That, of course, gives rise to the question: why not move in other areas? Why not regularise the law so that disability hate crime is treated in the same way as an aggravated offence, as is the case with race or religion? That would require an amendment to primary legislation, and yes, I know it would be a big step, but it would be an important one. If we are making concessions elsewhere, we should regularise the law in that area as well. We treat equalities as a single concept now and we have an Equality and Human Rights Commission.
Surely moving beyond schedule 21 means that, as a society, we should ensure that we do not seem to treat disabled people as a people apart, almost saying that different attitudes, legislation and approaches are required for them. The more we treat disabled people like those of us who are not disabled, the more likely society as a whole is to follow that example and move away from treating them as almost subnormal or abnormal.
I am grateful to the hon. Gentleman for dealing with a point that I was about to address and that has been alluded to by other Members. The focus needs to be shifted away from always analysing a case’s evidence by looking at the victim, and towards the wrongdoing and what the offender has done. That welcome shift of emphasis was displayed in guidance issued by the Crown Prosecution Service to prosecutors in England and Wales in March 2010. It is similar to the shift in focus that occurred some years ago in relation to domestic violence. People used to ask of the victim, “Why did she stay with him?”, instead of focusing on the behaviour of the perpetrator, which, I am glad to say, is what is now happening in cases of domestic abuse. The same must happen in relation to disability.
The danger we face in focusing on the victim and their behaviour is that in assuming that all disabled people are vulnerable just because of their disability, we start asking dangerous questions, such as, “Why don’t they avoid these situations? Why do disabled people put themselves in that position in the first place?” By asking those dangerous questions, we are at risk of driving disabled people back into their homes and into institutions, and away from mainstream society. That is wrong and I hope that today’s debate will give a clear message to the Government that we must avoid it. We are in danger of being as bad as the people in ages past who used to apply the dunce’s cap to disabled people in the classroom.

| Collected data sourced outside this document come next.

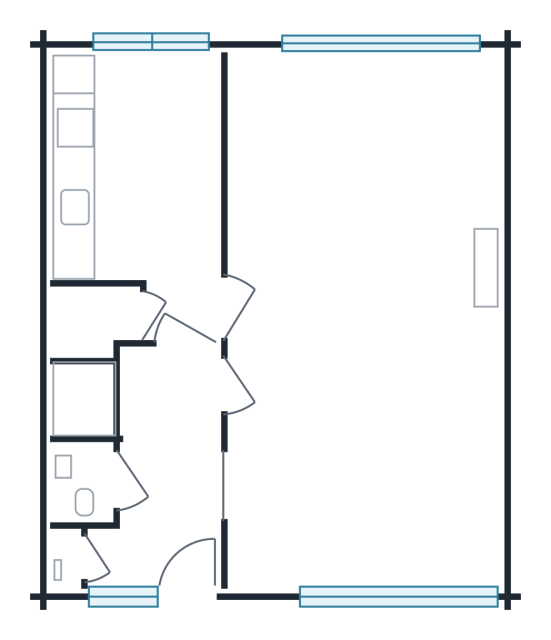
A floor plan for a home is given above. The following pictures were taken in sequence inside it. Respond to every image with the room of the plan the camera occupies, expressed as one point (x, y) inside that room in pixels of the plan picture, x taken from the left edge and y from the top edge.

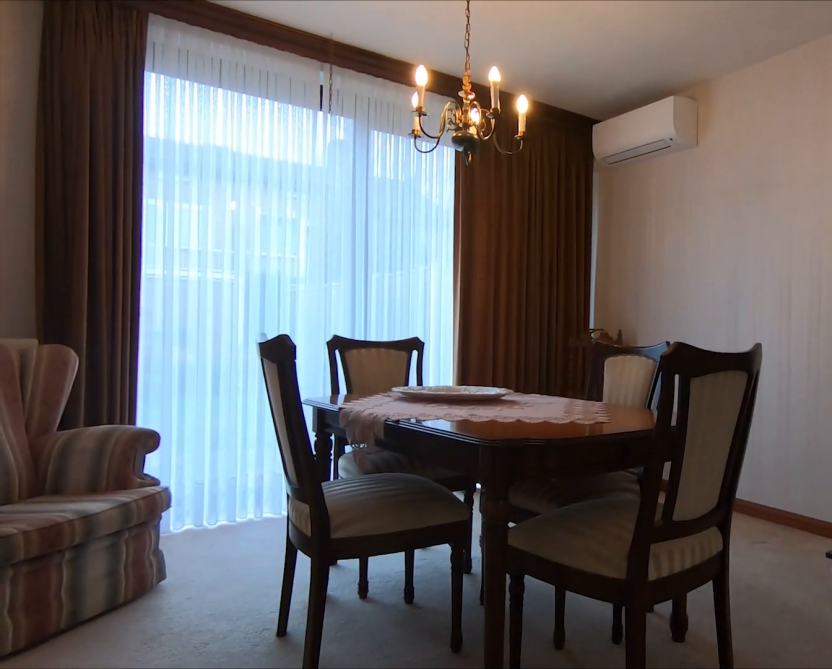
(255, 519)
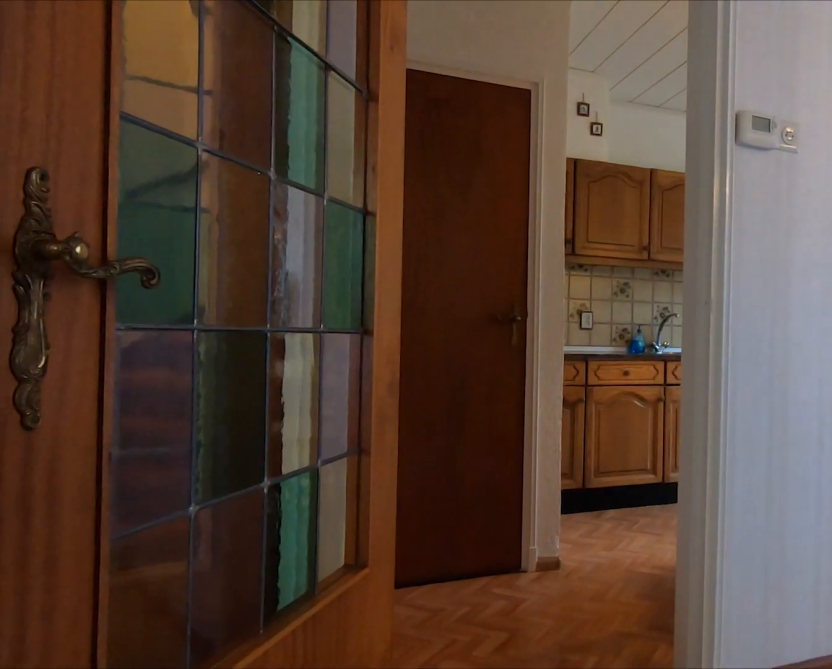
(479, 400)
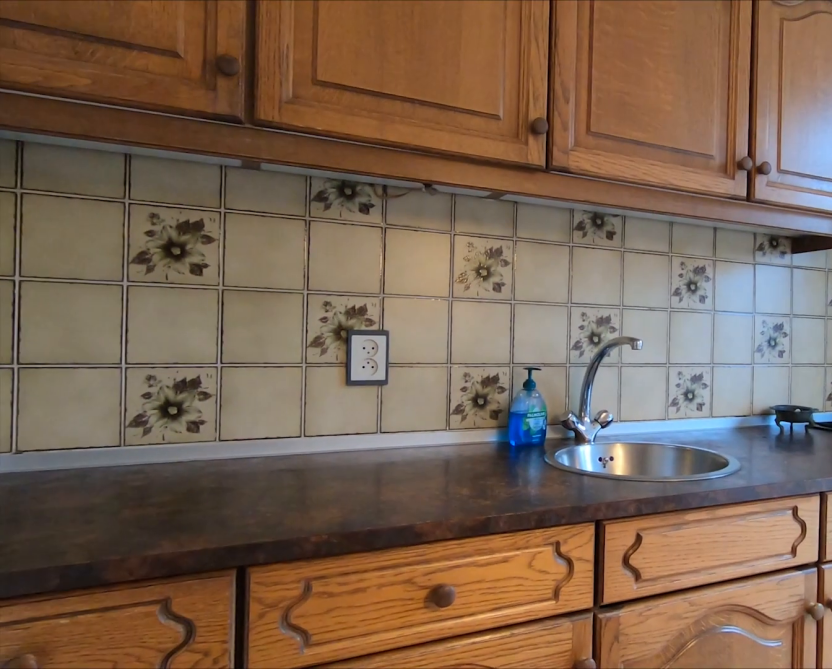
(161, 187)
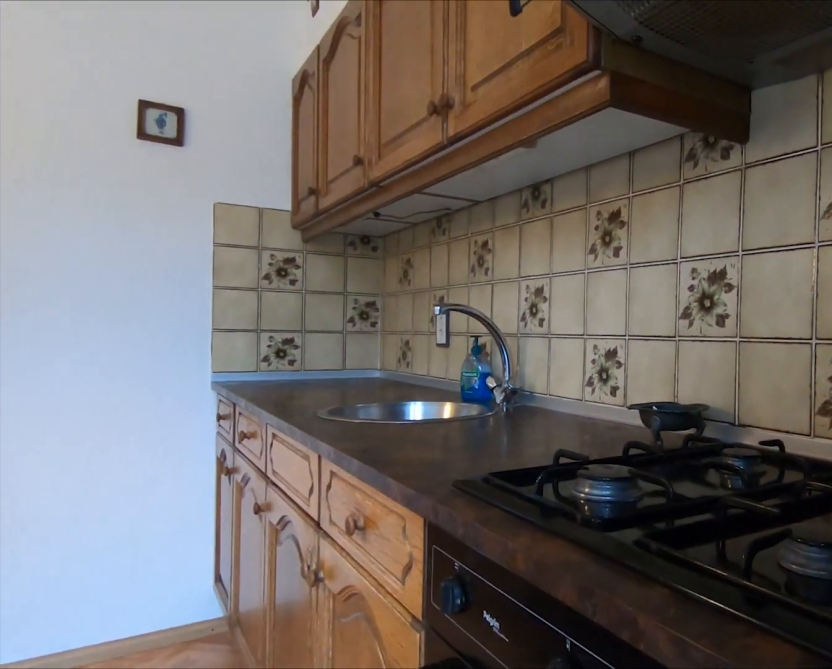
(161, 187)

Such attitudes lead to other dangerous assumptions, such as that of some involved in the criminal justice system that disabled people are somehow unreliable or incredible witnesses, simply because of their disability. That is another dangerous and fatal assumption, which, I am afraid, has played far too great a part in the criminal justice system and has prejudiced and stopped cases involving disabled people. It has ended in miscarriages of justice involving disabled people.
I have mentioned the guidance, which was welcome. It followed a speech made by Lord Macdonald when he was Director of Public Prosecutions, which I think helped to clarify the CPS’s position and its understanding of disability. I welcomed his comments about the concept of hate. We have to be careful when using the word “hate”; we must make clear what it covers. The danger with the word is that hate is an extreme concept, so we think that there cannot be many people in our society capable of it. The definition, however, is a wider one, and includes hostility or prejudice. What does that mean? There are other words for hostility, such as unfriendliness, antagonism, meanness and sheer ignorance. That is particularly important when we consider that many acts are perpetrated over a long period. We have heard about many sad cases, both today and elsewhere, that involve the victims of a crime finally suffering the last straw that broke the camel’s back. It is important to remember that “hate” has a wide definition and involves a whole section of attitudes that I believe are bred from ignorance and sheer lack of understanding of the needs of disabled people. That leads to offences that take place on many levels; low-level offences can cause so much misery to the lives of disabled people.
We have been rightly reminded of the provisions of section 146 of the 2003 Act. To be fair to the drafters of that welcome provision, it says that the court “must” treat the fact that the offence was committed in an aggravating way when the offender, immediately at the time of the offence, or before or after it, demonstrated hostility based on the disability or presumed disability of the victim. The provisions are there; they are mandatory. The problem is with the previous stage, because there must be evidence of hostility beforehand, which is where the work of prosecutors becomes extremely important.
The guidelines include a welcome set of considerations that all prosecutors should consider when reviewing cases involving disability. They are the sort of factors that we have discussed today, such as previous incidents involving the victim and the offender. Are the incidents escalating in severity or frequency? Is the targeting becoming systematic and regular, rather than opportunistic offending? On the status of the offender, we have heard about so-called “friends” who befriend people and then manipulate the circumstances. A lot of proper questions are being asked in the guidelines. The key now is to ensure that in every case, those considerations are applied, looked at and checked in each case file.
Key actions could be taken now to help both prosecutors and sentencers. For example, section 146 should be flagged up as a consideration in every case file, so that when prosecutors assess and prepare the evidence, any sentencer is aware of it. In open court, the prosecuting solicitor or barrister should remind the court of their powers under section 146. Such nuts-and-bolts practical measures could see the sort of increase in the use of section 146 that was rightly referred to by the right hon. Member for Coatbridge, Chryston and Bellshill (Mr Clarke), and which we all want to happen.
Court practitioners and judges need more training on disability issues, most notably the use of section 146. The key point that I found, depressingly, time and time again is that the equation between disability and reliability has to be broken. We have to break that link in the hearts and minds of those involved in the system.